Excellent start, thx......
Just getting familiarized with Xj's. Didn't know if they had any common problems that I should be worried about.
Already done the ignition (plugs,wires,rotor & cap), fluids and filters etc.
I will move on to TPS,CPS, O2 sensors,hoses & belts now.
Jeep is a 99 with 145k....not really high mileage for a 4.0 but its got some years
Got an extensive build sheet planned for this one in the near future.
PM is called PM for a reason. Look at the Owners manual, does it say "Replace alternator, starter...", nope. It says "Check and and replace". There is a list of items in the manual. Look at those. OEM Items are pretty serviceable for quite a few miles, and replacing them does not insure against breakdowns.
Look for cracks in the back of the belt. If it's cracked, replace it.
Examine all hoses. Bulges, wear marks, replace. Get good quality clamps or re-use OEM.
Unless you bought a high quality Cap and Rotor, put the old ones back in and carry the new stuff as spares. Nope, not kidding. A Cheap Cap and Rotor will leave you by the side of the road within 10K. Keep a spare cap and rotor in a bag under the rear seat. Plugs should have been Champion or NGK.
Since you replaced the fluids (Good quality 10W30 Engine Oil, Quality Filter, Air Filter, and a refill with Dextron/Mercon for the auto ( Only up to the "Add" mark when cold btw ); If the Jeep is running normally with out throwing codes, take a rag sprayed with carb cleaner and wipe out the throat of the TB, and walk away from the engine/trans. Don't replace anything else unless it is actually bad.
Cooling System: Is the condenser clogged with dirt/debris? What does the radiator look like? Does the clutch fan spin too easy when cold? Does the electric fan run smoothly? If not clean/replace items as needed. These are items which cause cooling problems, one of the most often complained about issues with the XJ, so check them.
Go next to the normal wear items in the suspension. Check the ball joints, Tie Rod Ends, and U-Joints. Check the wheel joints and front wheel bearings.
Remove the rear drive shaft and grease the slip joint at the transfer case.
This is also a good time to examine the u-joints in the rear shaft.

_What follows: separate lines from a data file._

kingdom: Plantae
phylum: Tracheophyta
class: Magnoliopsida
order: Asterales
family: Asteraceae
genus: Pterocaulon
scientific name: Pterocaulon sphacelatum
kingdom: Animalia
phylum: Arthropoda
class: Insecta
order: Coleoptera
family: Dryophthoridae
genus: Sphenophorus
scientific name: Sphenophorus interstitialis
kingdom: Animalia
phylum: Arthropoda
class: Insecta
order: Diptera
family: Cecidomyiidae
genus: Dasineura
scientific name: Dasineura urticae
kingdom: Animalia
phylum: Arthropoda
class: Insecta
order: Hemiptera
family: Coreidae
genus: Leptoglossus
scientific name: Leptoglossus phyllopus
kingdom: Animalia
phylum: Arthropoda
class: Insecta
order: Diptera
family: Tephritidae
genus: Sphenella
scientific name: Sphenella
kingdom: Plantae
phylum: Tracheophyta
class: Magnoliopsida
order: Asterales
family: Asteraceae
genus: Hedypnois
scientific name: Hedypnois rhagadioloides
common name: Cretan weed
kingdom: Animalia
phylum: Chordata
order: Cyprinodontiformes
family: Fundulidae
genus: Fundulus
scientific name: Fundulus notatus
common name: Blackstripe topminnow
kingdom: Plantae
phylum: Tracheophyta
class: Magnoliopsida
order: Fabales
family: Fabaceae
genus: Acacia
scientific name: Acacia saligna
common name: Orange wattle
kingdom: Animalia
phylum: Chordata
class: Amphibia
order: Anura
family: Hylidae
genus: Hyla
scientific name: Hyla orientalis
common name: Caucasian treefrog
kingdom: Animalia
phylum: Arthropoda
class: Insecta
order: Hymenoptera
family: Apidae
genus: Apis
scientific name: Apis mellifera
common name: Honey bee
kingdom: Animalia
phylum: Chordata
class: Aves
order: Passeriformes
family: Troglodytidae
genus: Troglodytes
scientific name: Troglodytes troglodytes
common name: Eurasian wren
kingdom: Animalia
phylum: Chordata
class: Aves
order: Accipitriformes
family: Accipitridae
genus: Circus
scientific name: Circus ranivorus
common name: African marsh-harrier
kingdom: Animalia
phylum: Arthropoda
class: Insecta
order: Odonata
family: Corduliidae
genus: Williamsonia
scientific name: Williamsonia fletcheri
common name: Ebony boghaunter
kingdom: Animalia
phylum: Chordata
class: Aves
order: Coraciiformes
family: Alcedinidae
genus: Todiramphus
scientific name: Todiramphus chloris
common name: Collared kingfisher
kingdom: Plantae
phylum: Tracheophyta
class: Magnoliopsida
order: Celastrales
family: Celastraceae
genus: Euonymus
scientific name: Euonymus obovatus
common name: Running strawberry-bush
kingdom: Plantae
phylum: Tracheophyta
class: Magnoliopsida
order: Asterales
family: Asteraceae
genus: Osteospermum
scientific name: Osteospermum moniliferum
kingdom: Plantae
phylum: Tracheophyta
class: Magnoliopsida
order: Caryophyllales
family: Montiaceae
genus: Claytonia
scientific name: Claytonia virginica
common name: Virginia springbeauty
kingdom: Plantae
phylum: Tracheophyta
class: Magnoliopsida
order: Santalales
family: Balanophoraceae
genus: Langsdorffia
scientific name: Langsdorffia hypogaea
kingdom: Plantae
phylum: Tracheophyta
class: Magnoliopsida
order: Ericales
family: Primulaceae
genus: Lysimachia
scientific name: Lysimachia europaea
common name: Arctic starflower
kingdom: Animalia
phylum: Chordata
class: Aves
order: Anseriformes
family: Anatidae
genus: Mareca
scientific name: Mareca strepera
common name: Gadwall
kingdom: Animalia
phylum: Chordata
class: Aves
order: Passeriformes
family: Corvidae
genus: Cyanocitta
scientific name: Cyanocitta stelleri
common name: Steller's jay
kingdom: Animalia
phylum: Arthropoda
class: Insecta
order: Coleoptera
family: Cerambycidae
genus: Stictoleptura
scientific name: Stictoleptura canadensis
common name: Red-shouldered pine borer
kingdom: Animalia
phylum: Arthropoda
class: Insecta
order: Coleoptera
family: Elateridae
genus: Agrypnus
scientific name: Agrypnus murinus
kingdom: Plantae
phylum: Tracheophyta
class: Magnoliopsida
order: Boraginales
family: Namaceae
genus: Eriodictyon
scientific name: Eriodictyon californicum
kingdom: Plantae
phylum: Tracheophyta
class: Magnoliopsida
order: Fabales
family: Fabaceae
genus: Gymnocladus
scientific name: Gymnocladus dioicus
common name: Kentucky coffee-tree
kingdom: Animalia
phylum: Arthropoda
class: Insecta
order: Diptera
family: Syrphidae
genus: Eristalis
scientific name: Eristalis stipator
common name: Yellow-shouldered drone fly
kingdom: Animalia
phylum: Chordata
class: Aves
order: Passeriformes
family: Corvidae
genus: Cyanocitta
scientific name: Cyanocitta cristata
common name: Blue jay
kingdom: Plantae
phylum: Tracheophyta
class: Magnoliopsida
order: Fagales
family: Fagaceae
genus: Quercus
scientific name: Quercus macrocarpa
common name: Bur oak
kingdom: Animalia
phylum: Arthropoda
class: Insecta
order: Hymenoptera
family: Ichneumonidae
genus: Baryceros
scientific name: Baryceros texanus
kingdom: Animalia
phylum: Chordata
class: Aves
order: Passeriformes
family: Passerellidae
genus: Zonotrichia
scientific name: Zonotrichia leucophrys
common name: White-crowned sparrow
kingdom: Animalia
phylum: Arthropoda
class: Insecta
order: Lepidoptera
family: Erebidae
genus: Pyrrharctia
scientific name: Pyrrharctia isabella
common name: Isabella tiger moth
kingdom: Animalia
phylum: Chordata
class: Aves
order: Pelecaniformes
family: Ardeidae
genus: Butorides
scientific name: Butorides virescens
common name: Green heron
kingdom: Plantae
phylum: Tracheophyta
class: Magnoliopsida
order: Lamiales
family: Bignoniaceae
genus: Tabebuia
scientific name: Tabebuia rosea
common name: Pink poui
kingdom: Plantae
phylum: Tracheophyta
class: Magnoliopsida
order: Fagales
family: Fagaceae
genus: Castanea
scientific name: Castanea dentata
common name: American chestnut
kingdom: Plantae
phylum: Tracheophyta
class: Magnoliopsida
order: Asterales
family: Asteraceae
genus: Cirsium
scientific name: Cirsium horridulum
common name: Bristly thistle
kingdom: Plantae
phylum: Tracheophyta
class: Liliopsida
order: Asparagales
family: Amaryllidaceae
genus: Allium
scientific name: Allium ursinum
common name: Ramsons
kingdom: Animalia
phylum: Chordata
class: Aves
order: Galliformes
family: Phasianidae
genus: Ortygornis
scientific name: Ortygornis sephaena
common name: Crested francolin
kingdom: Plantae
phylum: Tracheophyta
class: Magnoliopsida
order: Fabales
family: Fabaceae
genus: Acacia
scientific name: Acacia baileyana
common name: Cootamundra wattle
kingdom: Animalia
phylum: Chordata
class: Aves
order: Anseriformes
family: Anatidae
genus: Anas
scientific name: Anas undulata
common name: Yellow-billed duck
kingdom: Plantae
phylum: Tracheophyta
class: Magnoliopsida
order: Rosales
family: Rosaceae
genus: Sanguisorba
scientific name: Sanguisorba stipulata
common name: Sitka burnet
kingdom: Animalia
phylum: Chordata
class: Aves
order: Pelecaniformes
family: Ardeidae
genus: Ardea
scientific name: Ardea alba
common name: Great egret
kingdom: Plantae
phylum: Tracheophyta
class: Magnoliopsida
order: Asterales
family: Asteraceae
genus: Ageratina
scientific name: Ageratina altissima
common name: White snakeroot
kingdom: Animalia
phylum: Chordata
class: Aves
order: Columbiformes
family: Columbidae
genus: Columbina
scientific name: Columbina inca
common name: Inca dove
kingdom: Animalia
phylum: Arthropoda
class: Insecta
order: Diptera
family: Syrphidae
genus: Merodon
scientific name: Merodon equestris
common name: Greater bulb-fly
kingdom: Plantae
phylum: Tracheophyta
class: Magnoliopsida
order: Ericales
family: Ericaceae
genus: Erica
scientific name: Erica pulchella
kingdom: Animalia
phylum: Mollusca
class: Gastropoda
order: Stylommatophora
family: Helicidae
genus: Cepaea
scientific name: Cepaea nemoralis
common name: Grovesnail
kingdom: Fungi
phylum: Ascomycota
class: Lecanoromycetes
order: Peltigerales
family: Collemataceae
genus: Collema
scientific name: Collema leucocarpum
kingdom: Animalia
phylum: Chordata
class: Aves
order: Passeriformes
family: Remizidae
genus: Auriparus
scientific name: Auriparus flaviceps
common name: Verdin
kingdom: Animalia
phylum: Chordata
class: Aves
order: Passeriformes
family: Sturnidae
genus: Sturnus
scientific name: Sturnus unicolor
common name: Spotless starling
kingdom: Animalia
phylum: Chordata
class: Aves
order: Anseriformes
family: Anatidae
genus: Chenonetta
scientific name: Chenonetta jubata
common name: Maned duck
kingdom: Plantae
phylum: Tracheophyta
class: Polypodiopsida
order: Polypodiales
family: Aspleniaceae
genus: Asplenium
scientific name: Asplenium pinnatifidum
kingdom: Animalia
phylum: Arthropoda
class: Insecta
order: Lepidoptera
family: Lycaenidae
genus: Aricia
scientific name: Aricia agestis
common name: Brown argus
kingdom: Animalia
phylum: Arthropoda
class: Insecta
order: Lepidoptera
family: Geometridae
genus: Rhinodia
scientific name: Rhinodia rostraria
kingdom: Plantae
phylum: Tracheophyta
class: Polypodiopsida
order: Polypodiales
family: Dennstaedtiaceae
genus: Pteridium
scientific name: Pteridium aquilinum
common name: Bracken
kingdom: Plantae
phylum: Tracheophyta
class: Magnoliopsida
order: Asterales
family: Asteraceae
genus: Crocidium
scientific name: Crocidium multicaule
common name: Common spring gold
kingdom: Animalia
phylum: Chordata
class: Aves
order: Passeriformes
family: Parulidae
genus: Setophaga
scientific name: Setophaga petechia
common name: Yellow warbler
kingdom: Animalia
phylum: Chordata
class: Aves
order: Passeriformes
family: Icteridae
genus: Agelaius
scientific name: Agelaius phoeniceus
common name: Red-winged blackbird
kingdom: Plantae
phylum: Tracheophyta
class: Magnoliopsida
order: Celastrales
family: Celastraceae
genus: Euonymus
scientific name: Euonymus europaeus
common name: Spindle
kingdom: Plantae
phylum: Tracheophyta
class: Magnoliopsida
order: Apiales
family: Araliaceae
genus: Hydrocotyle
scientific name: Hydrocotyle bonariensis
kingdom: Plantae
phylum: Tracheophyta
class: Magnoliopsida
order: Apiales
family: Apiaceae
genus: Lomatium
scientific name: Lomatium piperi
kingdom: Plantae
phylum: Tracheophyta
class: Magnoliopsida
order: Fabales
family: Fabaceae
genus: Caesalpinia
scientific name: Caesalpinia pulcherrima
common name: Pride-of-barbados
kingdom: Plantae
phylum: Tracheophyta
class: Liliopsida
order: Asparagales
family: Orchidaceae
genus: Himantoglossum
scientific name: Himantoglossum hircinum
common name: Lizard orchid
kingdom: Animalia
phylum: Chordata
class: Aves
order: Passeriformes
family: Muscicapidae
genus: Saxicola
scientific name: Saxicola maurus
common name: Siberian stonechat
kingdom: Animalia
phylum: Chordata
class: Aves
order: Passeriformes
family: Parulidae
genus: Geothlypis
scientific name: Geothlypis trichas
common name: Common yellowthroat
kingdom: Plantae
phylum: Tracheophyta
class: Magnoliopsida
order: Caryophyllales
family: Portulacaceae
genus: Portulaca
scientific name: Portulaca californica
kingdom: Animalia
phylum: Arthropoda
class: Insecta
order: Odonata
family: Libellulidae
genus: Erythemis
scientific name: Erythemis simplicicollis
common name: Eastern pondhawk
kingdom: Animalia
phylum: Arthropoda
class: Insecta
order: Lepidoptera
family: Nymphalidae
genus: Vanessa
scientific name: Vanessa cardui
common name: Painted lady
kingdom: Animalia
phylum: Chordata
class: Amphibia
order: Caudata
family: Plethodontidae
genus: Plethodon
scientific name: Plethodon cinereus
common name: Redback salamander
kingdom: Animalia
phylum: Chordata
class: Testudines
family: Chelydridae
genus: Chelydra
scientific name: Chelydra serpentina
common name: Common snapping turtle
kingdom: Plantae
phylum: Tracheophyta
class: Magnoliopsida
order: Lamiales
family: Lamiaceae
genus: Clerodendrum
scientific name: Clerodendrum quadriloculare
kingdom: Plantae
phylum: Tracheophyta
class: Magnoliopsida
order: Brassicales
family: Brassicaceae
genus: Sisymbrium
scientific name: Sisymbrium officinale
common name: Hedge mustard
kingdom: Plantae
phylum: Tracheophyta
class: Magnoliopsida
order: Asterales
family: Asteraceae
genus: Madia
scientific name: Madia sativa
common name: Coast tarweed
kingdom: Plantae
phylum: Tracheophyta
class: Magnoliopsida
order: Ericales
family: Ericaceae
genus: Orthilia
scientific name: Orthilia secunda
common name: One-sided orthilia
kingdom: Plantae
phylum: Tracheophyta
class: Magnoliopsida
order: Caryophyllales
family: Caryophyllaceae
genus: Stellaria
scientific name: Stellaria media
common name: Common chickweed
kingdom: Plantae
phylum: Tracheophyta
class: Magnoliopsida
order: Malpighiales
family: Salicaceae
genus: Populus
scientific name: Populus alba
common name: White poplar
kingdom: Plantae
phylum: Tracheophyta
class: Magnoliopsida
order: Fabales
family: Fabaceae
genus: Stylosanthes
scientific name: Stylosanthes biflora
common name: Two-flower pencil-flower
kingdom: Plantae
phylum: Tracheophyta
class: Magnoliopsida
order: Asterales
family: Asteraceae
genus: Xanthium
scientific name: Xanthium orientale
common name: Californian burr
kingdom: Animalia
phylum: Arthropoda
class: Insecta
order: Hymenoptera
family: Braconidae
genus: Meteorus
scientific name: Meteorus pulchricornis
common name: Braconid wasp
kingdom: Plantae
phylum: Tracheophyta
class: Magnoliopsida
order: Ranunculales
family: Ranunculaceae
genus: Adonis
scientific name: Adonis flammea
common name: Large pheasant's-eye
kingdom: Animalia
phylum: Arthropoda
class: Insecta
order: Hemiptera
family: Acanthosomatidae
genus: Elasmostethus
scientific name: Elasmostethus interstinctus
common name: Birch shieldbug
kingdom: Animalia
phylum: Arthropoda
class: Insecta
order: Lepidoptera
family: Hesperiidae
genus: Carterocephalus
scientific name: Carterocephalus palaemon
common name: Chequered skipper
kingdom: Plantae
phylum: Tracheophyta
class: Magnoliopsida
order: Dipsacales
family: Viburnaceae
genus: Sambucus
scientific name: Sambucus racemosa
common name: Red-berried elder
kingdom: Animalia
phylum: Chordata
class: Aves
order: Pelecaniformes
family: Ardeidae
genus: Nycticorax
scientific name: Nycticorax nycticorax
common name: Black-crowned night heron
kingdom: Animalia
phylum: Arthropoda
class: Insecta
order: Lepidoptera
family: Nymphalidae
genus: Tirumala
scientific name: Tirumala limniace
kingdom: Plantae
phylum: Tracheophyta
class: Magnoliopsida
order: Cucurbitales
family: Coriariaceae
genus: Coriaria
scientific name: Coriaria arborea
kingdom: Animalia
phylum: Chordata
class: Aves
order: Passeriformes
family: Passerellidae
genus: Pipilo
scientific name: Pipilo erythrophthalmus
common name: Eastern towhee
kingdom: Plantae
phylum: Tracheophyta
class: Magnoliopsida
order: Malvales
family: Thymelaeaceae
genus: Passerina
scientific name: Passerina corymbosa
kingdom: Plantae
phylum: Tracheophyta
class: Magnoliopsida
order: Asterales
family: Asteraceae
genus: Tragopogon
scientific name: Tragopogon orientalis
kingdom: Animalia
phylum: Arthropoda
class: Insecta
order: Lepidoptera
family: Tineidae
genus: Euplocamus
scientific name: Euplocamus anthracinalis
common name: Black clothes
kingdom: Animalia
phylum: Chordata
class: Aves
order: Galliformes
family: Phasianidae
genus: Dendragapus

The front shaft often has a problem with the ball seal in the CV joint cracking. You need to tear the CV joint apart in order to re-grease the ball and replace it, so you might just as well wait until it makes angry bird sounds or you decide to replace all the joints in the shaft.
Check the brakes, look for divots in the front caliper brackets on the knuckle. Build up divots with a welder and file back flat, then replace the shoes.
Check the rear shoes and hardware. Self adjusting cables break. Hardware rusts. Often times the rear adjuster doesn't do a very good job of self adjusting, so after checking/replacing rear shoes & hardware, put the rear together, and with the rear on stands and adjust them by hand. It will make a difference.